- _PAGE EXCERPT_:
╭──
A recent ruling by the Ontario Court of Appeal suggests that mandatory minimums have a future after all.


It’s always risky business jumping the gun on interpreting the deeper meaning of court decisions and the impact they will have on laws in general.  The recent celebratory fanfare surrounding a recent ruling by the Ontario Court of Appeal striking down mandatory sentences for firearm offenses is an example of this.

In R. v. Nur, a case involving a Toronto man charged under s. 95(1) of the Criminal Code with possession of a loaded prohibited firearm, Ontario’s highest court declared the corresponding three-year mandatory minimum sentence to be unconstitutional. It constituted “cruel and unusual punishment” under s. 12 of the Canadian Charter of Rights and Freedoms since it could unfairly net some hypothetically hapless gun-owners who unwittingly infringed the law.
╰──
- _DATASET ENTRIES_:
╭──
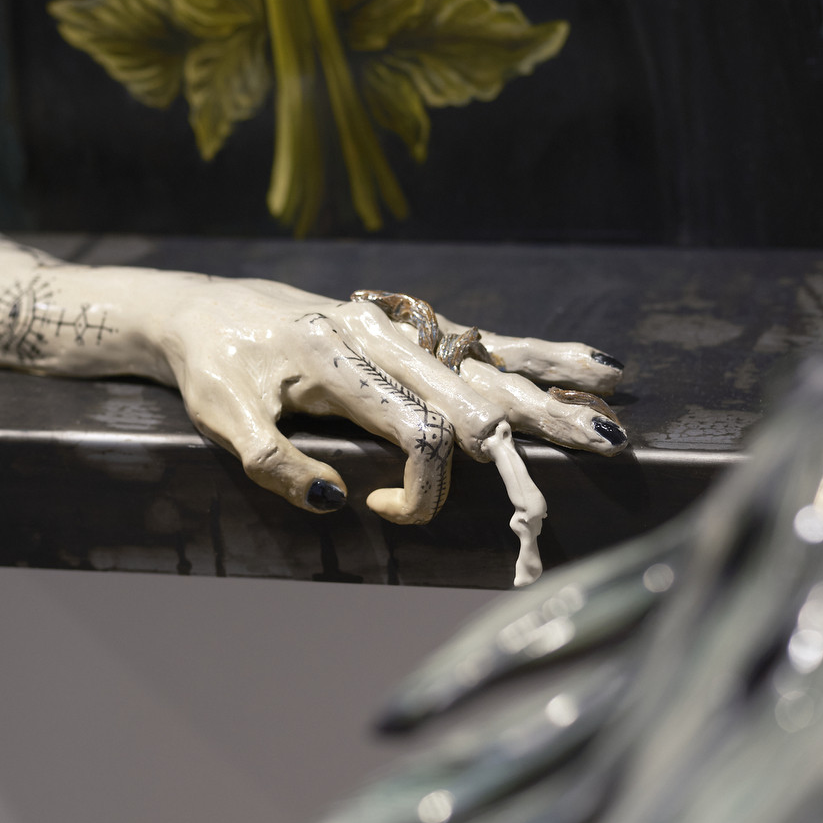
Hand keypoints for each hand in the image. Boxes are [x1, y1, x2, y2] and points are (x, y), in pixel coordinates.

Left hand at [127, 272, 626, 531]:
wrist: (208, 309)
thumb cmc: (215, 370)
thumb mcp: (222, 420)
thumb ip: (273, 464)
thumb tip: (336, 503)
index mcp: (338, 358)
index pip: (415, 430)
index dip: (419, 488)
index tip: (384, 513)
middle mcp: (383, 334)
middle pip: (475, 396)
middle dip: (536, 433)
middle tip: (603, 454)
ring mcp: (405, 327)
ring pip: (492, 366)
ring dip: (554, 396)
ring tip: (613, 419)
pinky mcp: (414, 327)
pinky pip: (486, 342)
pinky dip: (541, 357)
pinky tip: (593, 367)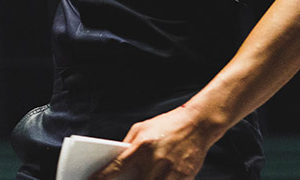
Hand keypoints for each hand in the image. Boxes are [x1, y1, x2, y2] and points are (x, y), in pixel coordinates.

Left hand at [89, 106, 215, 179]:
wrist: (197, 124)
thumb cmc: (166, 125)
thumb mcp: (141, 129)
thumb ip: (128, 146)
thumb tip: (114, 163)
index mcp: (142, 146)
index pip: (116, 167)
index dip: (102, 178)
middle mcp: (156, 161)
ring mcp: (171, 172)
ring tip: (140, 179)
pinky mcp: (185, 178)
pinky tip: (156, 179)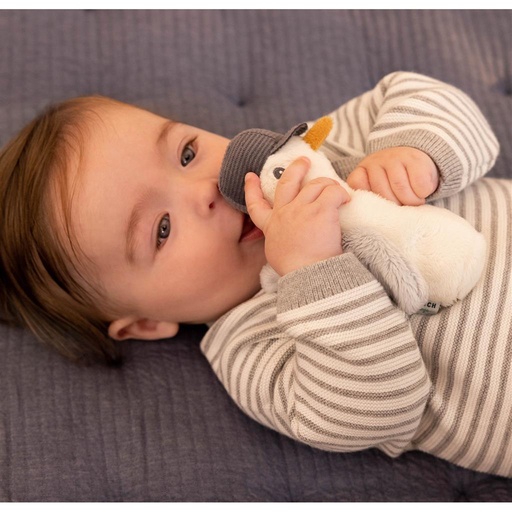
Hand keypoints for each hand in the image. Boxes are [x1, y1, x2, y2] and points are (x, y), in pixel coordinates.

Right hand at [244, 157, 350, 275]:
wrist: (307, 276)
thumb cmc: (296, 272)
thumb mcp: (277, 254)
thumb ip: (279, 241)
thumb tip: (286, 240)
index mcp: (272, 226)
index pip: (256, 205)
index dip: (252, 189)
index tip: (251, 177)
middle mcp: (284, 213)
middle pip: (287, 182)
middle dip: (296, 168)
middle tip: (304, 161)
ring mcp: (302, 209)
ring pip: (315, 184)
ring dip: (327, 183)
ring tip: (337, 189)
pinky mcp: (321, 210)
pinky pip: (333, 191)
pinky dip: (342, 194)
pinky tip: (347, 201)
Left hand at [347, 147, 438, 204]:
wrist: (418, 163)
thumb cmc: (393, 185)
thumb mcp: (377, 192)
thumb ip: (369, 201)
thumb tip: (370, 220)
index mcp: (362, 171)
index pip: (357, 184)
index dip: (369, 200)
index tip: (379, 207)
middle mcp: (375, 162)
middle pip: (382, 192)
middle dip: (395, 205)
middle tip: (402, 207)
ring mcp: (394, 157)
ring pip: (400, 187)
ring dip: (411, 201)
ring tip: (414, 202)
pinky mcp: (414, 159)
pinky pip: (419, 183)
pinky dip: (422, 193)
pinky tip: (422, 192)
╰──
Return everything from "It’s always risky" down to "example of this." in the excerpt on mandatory minimum sentences, copied word for word. The rows are separate material and have no connection to the excerpt on mandatory minimum sentences.

It’s always risky business jumping the gun on interpreting the deeper meaning of court decisions and the impact they will have on laws in general.  The recent celebratory fanfare surrounding a recent ruling by the Ontario Court of Appeal striking down mandatory sentences for firearm offenses is an example of this.